╭─ EXTRACTED ENTRIES

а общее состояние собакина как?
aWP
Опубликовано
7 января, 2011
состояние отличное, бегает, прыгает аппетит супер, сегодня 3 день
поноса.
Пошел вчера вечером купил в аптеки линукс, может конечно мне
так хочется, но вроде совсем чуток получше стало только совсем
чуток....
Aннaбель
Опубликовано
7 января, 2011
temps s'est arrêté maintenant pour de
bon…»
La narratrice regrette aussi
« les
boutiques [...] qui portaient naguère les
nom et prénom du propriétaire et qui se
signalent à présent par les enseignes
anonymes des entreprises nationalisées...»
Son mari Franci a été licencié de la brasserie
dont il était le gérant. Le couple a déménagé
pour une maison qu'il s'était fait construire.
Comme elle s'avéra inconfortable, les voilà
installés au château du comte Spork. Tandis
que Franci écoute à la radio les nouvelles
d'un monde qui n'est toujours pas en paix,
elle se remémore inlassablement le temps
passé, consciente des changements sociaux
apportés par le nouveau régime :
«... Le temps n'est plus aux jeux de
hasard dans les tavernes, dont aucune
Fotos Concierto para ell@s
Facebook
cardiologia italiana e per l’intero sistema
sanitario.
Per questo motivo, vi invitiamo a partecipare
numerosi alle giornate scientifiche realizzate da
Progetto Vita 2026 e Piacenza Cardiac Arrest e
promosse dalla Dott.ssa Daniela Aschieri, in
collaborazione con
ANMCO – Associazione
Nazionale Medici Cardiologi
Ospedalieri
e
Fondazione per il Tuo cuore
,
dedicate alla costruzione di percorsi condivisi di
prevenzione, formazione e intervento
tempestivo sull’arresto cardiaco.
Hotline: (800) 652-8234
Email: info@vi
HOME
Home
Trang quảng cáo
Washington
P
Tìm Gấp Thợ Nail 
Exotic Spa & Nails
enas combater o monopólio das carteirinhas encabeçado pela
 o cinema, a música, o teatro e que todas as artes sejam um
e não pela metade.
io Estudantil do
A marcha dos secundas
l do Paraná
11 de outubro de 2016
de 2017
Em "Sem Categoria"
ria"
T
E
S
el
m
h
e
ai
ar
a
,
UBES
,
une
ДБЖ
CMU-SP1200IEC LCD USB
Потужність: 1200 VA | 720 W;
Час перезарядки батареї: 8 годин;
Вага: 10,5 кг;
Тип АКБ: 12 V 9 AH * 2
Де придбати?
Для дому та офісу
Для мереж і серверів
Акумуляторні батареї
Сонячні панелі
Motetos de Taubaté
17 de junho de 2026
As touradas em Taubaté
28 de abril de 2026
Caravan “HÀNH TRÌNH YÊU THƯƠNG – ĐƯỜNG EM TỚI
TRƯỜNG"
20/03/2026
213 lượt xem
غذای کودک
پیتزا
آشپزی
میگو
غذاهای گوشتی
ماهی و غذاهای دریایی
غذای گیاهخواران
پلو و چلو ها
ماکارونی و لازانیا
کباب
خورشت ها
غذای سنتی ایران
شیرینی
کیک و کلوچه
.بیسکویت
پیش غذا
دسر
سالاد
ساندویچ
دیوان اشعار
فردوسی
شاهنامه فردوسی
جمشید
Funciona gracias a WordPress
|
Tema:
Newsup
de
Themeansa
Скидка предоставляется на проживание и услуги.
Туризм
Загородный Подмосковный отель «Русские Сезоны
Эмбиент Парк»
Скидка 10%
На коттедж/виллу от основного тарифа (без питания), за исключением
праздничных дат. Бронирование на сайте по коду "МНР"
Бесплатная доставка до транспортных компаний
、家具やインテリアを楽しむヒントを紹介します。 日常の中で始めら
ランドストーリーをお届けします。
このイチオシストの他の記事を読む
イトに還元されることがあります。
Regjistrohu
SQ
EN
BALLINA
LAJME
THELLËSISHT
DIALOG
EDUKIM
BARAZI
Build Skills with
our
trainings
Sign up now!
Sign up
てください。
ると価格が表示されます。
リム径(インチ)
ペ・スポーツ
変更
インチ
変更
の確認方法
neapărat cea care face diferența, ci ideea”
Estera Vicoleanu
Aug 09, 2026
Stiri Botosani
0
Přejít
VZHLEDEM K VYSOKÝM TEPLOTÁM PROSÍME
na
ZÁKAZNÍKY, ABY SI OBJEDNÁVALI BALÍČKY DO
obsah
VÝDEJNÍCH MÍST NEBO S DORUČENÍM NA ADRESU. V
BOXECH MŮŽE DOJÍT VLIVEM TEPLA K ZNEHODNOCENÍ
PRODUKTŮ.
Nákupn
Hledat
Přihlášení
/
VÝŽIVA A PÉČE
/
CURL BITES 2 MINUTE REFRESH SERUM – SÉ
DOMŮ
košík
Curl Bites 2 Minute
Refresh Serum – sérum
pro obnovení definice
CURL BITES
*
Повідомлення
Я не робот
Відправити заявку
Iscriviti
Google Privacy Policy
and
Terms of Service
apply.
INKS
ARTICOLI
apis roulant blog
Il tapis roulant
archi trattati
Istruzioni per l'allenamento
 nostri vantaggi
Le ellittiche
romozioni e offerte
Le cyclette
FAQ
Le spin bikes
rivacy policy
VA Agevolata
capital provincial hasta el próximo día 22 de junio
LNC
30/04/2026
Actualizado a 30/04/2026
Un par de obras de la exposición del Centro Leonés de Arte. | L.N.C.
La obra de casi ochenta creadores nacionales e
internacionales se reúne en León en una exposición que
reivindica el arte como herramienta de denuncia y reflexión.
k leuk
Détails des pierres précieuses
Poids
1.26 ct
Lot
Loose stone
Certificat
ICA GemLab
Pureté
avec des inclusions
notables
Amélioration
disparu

╰─

▶ ABOUT THIS TASK
Would you copy each line of the records that contains "чуток"?

▶ RESULT FOR THIS EXERCISE
так хочется, но вроде совсем чуток получше стало только совсем
чуток....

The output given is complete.